Dokter Bram hampir menangis.
"Saya... saya benar-benar tidak tahu harus berbuat apa!"
"Dia punya penyakit jantung!"
"Dan sekarang kondisinya tiba-tiba kambuh!"
"Saya tidak tahu cara menanganinya!"
Mendengar itu, nenek tersebut langsung marah.
Matanya membelalak.
"Jadi Anda ini dokter gadungan!"
"Tadi anak muda itu sudah memperingatkan Anda!"
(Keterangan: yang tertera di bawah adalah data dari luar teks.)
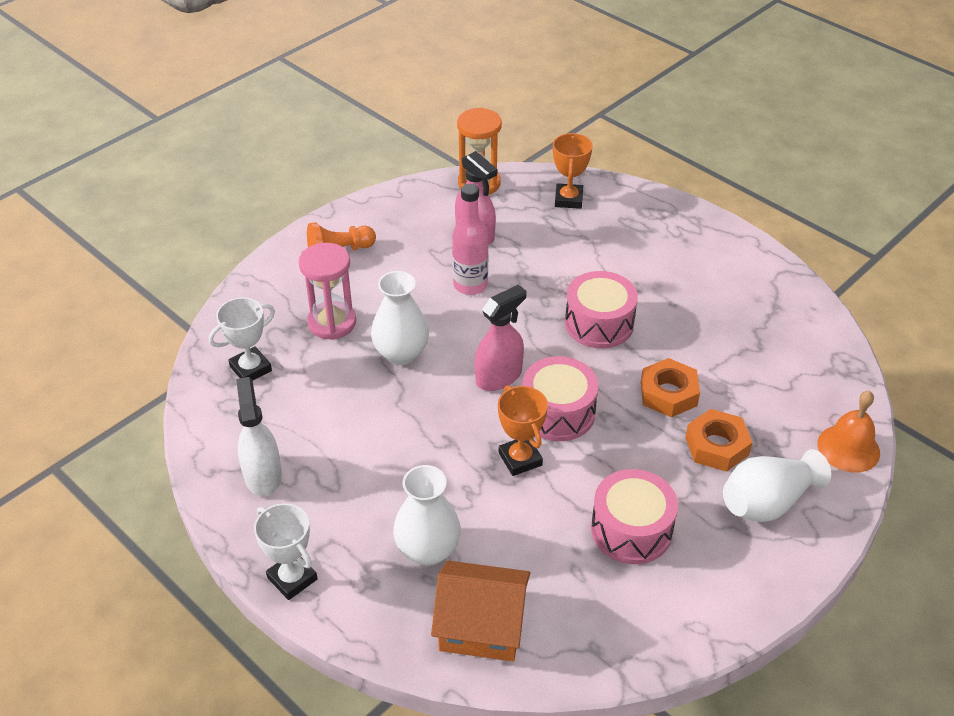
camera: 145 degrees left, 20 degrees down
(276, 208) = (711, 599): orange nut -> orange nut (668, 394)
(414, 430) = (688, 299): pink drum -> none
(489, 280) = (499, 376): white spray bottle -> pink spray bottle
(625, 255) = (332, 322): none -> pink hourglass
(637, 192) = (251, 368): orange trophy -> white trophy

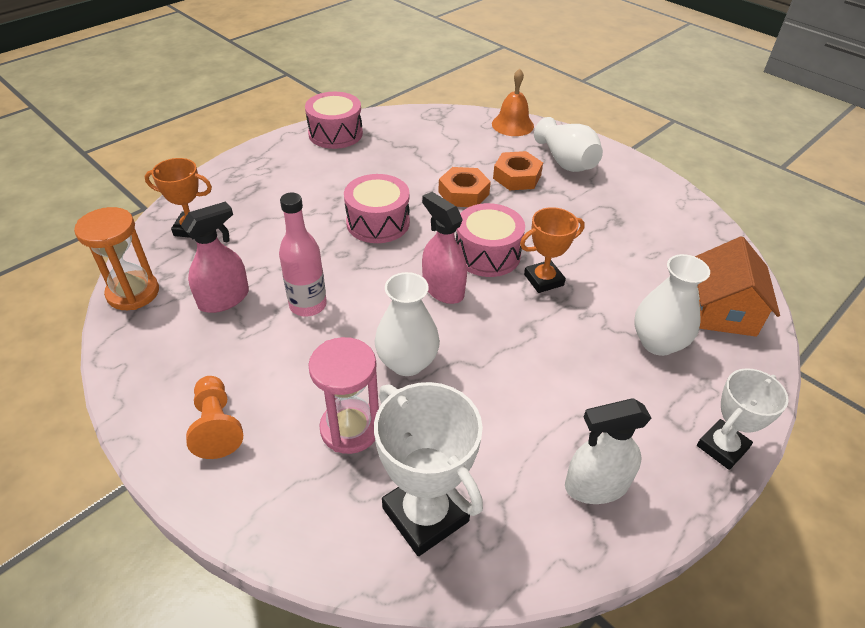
camera: 90 degrees left, 0 degrees up
(251, 368) = (425, 514): white trophy -> white trophy, size x1.55
(631, 530) = (605, 224): pink drum -> pink drum (335, 133)

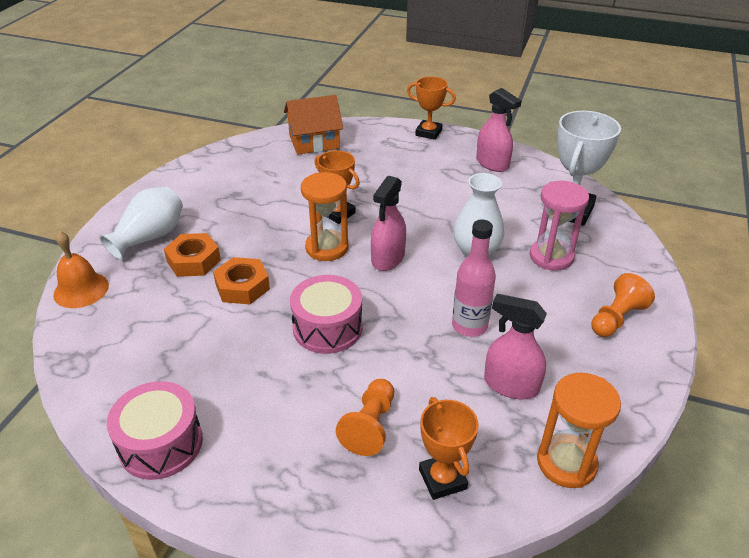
camera: 115 degrees left, 5 degrees down
(265, 213) = (370, 426): none -> orange pawn
(487, 254) = (327, 248): pink drum -> orange hourglass
(596, 485) = (492, 163): white spray bottle -> pink spray bottle
(658, 342) = (365, 159): white vase -> none
(722, 447) = (428, 133): white trophy -> orange trophy

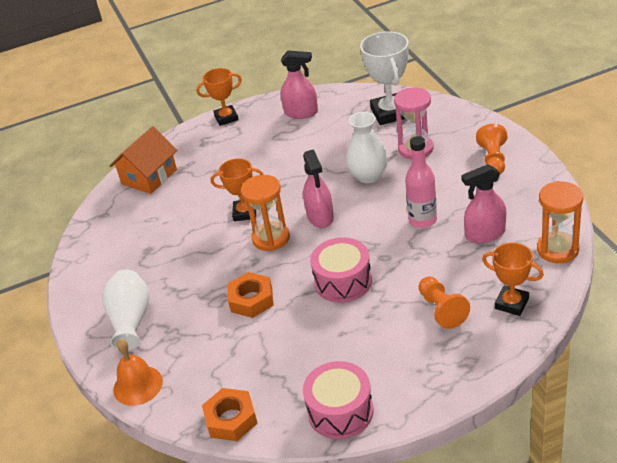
camera: 35 degrees left, 0 degrees up
(193, 261) = (190, 310): orange nut -> orange nut (231, 419)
"Dia bilang tangannya tidak boleh dilepaskan!"
"Tapi Anda keras kepala!"
"Sekarang lihat akibatnya!"
Biasanya Dokter Bram pasti sudah meledak karena dimarahi seperti itu.
Namun saat ini ia tidak punya waktu untuk marah.
Karena sebuah pemikiran tiba-tiba muncul di benaknya.
Matanya langsung berbinar.
Ia berbalik dan melihat Kevin yang hampir keluar dari ruang gawat darurat.
Tanpa ragu sedikit pun, ia berlari mengejarnya.
Lalu menarik lengan Kevin.
Dengan wajah penuh permohonan, ia berkata,
"Adik..."
"Tolong selamatkan dia!"
"Saya salah!"
"Saya benar-benar salah!"
"Saya tidak tahu kalau kemampuanmu sehebat itu!"
"Asalkan kau bisa menyelamatkan Nona Misela, aku akan melakukan apa pun yang kau minta!"
Kevin menatapnya tanpa ekspresi.
"Lepaskan."
"Aku tidak tertarik."
"Kalau dia mati, apa hubungannya denganku?"
"Dan sebelum aku benar-benar marah, lepaskan tanganmu."
Mendengar jawaban itu, Dokter Bram semakin panik.
Ia tidak melepaskan tangan Kevin.
Sebaliknya, di depan semua orang yang tercengang.....
Plak!
Ia menampar wajahnya sendiri.
Lalu...
Bruk!
Berlutut di depan Kevin!
Semua orang langsung membelalakkan mata.
Dokter kepala ruang gawat darurat...
Berlutut?!
Dokter Bram terus menampar dirinya sendiri.
"Plak!"
"Plak!"
"Plak!"
"Saya salah!"
"Saya terlalu sombong!"
"Saya memandang rendah Anda!"
"Saya tidak seharusnya meragukan kemampuan Anda!"
"Tolong selamatkan dia!"
"Saya mohon!"
Penyesalan memenuhi hatinya.
Baru sekarang ia sadar betapa bodohnya dirinya.
Kevin hanya menempelkan satu jari, tetapi mampu menstabilkan kondisi Misela.
Orang seperti itu jelas bukan orang biasa.
Namun ia justru menghina dan mengusirnya.
Bukankah itu sama saja menggali kuburnya sendiri?
Melihat Kevin masih tidak bereaksi, Dokter Bram mulai putus asa.
Jika Misela Wijaya meninggal...
Hidupnya selesai.
Kalaupun masih hidup, masa depannya akan hancur.
Tatapannya menjadi kosong.
Seolah jiwanya telah meninggalkan tubuh.
Melihat keadaan itu, sang nenek akhirnya berbicara kepada Kevin dengan lembut.
"Anak muda..."
"Dokter ini memang dokter bodoh."
"Mulutnya juga menyebalkan."
"Tapi gadis itu tidak bersalah."
"Masa kita tega membiarkannya mati?"
Kevin terdiam beberapa saat.
Lalu mengangguk pelan.
Ia menghela napas panjang.
"Nenek benar."
"Gadis itu memang tidak bersalah."
"Aku juga tidak mungkin membiarkannya mati."
"Tapi..."
Kevin melirik Dokter Bram yang masih berlutut di lantai.
Sudut bibirnya sedikit terangkat.
"Ada beberapa orang yang memang perlu diberi pelajaran dulu sebelum sadar bahwa langit itu tinggi dan bumi itu luas."